Oklahoma Conference of the United Methodist Church

Young adults work for racial reconciliation


General church grant supports vision for 4 partner groups

NASHVILLE, Tenn. — An Oklahoma group is among the first recipients of grants for United Methodist young adults who have a passion for racial justice to initiate projects that can impact their churches, communities, and world.
OKC DiRECtion received a project grant of $2,500 awarded through Young People’s Ministries, part of the denomination’s Discipleship Ministries, based in Nashville.
The group is composed of college students and young adults from Edmond-First UMC, the Wesley Foundations at the University of Central Oklahoma and at Langston University, and OKC-Quayle UMC.
Participants from the four communities — two primarily African-American and two primarily Caucasian — seek to discern how they can partner together and work toward racial reconciliation.
Trey Witzel said they gather monthly, with questions meant to guide discussions on racial experiences, and a shared meal.
They are working to build trust.
They learn one another’s stories, about similarities and differences in their lives as they grew up, and about how race in America has affected them personally.
For Spring Break 2018, they will travel to The Center in Baltimore, Maryland, and to Washington, D.C., during a week-long immersion experience.
They want to become more educated in critical race theory.

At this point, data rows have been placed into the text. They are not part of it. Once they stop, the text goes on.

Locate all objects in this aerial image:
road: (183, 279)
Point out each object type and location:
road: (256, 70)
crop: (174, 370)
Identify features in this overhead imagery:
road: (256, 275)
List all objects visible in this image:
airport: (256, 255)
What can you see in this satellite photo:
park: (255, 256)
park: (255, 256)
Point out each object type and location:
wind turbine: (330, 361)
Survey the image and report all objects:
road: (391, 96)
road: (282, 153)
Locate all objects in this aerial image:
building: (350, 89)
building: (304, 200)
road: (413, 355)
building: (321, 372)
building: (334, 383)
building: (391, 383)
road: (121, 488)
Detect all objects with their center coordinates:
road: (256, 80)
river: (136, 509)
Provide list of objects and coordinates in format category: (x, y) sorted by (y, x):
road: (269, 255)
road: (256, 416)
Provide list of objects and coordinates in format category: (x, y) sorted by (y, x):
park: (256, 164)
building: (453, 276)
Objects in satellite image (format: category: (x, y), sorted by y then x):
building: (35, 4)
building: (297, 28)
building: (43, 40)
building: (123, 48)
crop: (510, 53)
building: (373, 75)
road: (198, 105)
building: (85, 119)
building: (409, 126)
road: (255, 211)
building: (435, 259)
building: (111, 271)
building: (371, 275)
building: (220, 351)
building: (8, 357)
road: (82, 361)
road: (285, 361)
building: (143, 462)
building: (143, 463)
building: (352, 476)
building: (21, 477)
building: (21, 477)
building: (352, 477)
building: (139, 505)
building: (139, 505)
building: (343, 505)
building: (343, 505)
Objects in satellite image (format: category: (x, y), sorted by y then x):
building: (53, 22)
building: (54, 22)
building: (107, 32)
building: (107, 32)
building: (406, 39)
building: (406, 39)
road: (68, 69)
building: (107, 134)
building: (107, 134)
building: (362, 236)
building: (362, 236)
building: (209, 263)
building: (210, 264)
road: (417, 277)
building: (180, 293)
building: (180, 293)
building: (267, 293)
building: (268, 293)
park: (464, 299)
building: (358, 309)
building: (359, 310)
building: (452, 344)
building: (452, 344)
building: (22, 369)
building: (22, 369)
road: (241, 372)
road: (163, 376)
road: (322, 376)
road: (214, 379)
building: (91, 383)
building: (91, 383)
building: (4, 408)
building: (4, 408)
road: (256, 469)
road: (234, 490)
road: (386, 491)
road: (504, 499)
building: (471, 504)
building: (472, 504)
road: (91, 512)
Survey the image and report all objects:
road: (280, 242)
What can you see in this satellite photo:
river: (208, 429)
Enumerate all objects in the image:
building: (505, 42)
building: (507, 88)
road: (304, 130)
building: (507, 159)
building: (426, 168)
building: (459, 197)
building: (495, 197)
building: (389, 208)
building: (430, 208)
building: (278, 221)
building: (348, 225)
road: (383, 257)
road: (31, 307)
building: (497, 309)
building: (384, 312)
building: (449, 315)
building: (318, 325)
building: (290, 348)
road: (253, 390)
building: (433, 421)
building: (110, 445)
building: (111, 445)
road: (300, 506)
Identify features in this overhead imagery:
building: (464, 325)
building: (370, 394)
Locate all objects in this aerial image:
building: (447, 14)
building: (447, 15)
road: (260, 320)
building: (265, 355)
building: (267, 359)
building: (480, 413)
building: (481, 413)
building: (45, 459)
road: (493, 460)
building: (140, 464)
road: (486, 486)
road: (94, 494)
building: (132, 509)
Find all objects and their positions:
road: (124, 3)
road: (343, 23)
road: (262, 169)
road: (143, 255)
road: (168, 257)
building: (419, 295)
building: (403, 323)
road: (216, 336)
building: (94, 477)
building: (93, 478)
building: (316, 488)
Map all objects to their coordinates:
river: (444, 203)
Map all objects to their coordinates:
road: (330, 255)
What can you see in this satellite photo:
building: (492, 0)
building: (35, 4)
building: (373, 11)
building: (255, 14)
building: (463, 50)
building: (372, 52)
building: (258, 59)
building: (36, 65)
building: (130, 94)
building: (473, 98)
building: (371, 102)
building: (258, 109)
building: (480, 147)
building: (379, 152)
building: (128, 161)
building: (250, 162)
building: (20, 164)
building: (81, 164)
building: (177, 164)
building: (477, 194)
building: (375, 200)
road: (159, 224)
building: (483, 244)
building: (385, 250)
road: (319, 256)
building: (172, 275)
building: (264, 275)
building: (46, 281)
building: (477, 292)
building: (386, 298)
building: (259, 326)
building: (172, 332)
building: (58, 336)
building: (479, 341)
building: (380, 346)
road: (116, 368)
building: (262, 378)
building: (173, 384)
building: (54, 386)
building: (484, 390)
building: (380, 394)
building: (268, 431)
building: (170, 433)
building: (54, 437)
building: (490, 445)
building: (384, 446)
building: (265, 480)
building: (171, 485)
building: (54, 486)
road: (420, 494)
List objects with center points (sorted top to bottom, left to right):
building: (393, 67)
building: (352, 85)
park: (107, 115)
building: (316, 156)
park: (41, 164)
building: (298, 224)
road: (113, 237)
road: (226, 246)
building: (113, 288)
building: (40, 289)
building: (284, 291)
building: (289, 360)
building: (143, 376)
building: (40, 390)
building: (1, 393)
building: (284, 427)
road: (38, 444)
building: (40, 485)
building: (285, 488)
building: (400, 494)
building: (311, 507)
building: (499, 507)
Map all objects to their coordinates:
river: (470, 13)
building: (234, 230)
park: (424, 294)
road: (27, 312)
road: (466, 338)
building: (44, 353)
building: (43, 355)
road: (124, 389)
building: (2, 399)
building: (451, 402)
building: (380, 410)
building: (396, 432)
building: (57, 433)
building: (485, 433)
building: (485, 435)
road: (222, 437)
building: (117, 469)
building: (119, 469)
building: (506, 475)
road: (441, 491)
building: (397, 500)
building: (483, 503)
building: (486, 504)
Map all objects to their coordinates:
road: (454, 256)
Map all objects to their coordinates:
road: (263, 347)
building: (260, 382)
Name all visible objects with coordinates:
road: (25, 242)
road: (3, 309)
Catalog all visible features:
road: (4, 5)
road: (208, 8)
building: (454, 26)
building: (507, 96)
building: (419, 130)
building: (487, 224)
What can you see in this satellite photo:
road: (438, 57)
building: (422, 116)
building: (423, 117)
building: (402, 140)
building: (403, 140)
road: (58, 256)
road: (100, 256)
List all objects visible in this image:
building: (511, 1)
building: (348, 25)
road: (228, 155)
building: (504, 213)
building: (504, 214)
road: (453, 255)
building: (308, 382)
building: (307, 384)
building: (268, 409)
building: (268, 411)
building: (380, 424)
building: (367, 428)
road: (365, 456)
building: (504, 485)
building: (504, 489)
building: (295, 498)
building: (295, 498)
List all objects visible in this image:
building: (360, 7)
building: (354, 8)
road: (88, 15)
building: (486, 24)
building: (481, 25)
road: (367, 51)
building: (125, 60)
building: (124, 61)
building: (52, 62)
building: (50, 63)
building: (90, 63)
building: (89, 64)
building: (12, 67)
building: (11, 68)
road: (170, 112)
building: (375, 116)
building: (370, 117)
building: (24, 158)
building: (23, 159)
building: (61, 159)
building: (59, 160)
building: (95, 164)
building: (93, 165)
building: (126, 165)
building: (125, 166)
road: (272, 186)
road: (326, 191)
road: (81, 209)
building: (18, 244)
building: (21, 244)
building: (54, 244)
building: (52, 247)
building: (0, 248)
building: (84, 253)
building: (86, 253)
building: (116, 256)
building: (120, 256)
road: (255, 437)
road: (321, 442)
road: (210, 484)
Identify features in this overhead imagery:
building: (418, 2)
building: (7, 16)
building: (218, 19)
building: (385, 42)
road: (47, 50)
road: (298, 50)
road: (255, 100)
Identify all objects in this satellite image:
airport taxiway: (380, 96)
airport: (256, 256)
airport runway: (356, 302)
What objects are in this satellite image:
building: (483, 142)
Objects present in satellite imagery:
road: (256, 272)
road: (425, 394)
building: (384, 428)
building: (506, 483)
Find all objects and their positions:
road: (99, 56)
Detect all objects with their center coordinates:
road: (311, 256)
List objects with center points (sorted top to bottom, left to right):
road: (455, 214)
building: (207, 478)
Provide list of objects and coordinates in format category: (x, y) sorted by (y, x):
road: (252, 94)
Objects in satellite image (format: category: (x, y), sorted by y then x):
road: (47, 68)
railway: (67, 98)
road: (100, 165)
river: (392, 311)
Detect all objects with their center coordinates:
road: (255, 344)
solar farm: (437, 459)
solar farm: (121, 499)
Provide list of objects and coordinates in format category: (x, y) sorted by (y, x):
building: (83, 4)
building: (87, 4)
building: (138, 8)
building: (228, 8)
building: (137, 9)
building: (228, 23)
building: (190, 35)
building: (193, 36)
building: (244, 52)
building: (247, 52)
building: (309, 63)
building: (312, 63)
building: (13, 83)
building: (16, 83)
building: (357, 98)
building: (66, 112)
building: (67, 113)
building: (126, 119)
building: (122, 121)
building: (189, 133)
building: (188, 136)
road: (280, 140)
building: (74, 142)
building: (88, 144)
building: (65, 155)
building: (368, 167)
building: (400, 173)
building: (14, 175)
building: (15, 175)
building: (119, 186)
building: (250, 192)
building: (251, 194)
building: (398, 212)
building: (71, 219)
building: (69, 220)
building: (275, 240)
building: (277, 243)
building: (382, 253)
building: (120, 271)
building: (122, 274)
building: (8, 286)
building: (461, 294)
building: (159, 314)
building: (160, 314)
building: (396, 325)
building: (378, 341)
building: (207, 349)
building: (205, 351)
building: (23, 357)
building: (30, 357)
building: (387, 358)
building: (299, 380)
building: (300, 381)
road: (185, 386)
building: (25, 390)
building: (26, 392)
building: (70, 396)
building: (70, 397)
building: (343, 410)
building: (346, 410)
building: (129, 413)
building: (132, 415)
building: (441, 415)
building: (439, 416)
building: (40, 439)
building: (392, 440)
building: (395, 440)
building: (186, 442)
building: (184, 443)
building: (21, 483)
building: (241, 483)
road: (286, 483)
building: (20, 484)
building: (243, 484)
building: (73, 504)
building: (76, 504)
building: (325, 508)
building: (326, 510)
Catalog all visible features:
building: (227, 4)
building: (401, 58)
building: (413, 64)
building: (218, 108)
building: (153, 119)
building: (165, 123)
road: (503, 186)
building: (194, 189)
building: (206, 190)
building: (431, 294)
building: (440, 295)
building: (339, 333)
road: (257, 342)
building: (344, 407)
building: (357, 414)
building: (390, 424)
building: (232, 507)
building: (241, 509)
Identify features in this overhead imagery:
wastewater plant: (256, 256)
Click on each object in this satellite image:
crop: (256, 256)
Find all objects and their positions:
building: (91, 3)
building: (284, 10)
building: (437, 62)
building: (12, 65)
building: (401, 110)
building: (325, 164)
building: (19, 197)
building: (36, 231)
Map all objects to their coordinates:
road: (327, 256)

The overall goal is to learn how to partner in racial justice work.
The group wants “to develop a concrete plan to bring back to Oklahoma, to bring people together to bring about healing,” Rev. Witzel said.
3 clergy collaborate
Giving leadership alongside Witzel, who is an associate pastor at Edmond-First, is Kevin “Tank” Tankerson, an associate pastor at OKC-Quayle and director of the Wesley at Langston; and Matt Borum, director of the Wesley at UCO.
Witzel recently completed seminary in Boston. He said the Black Lives Matter movement and mainstream public conversation about racism shaped his experience during that time and informed his reading and class discussion.
He said he returned to Oklahoma with a desire to bring college students and young adults together for conversation about race in Oklahoma.
Dinner discussion
In summer, the three leaders drafted and submitted the grant application, but they didn’t wait to convene monthly. OKC DiRECtion began at the start of the academic year.
Witzel said in early December that about 16 people participate. The dinner and discussion rotate among the Wesley centers and the two churches.
The Spring Break trip can accommodate 28 people, he said. UCO and Langston University have scheduled the same break. “We’re not asking anyone to miss any extra school,” he said.
The Project Review Committee of Young People’s Ministries awarded two grants in this first round. The second went to a group in the Philippines.
“We’re very grateful for Young People’s Ministries to be supporting us like this,” Witzel said. “The Philippines and Oklahoma — this is global and local. That’s exciting.”
A total of $65,000 has been allocated for grants to support young adult racial justice projects. Seed money, up to $2,500 per project, is available to support efforts that can be leveraged by others to inspire and resource young people across the denomination. The grants are set up on a rolling, monthly basis. To apply, go to http://bit.ly/2xUreBy.
Ideas for other groups
Charlie Ludden of Oklahoma is a member of the Project Review Committee. He is the Oklahoma Conference’s associate director of Project Transformation and of Young Adult Mission and Service. Because of the Oklahoma application, he recused himself from that first grant round but is serving going forward.
Ludden said he appreciates the collaborative effort by the churches and campus ministries. He said Young People’s Ministries will receive outcome reports and pass on results to benefit the wider United Methodist community.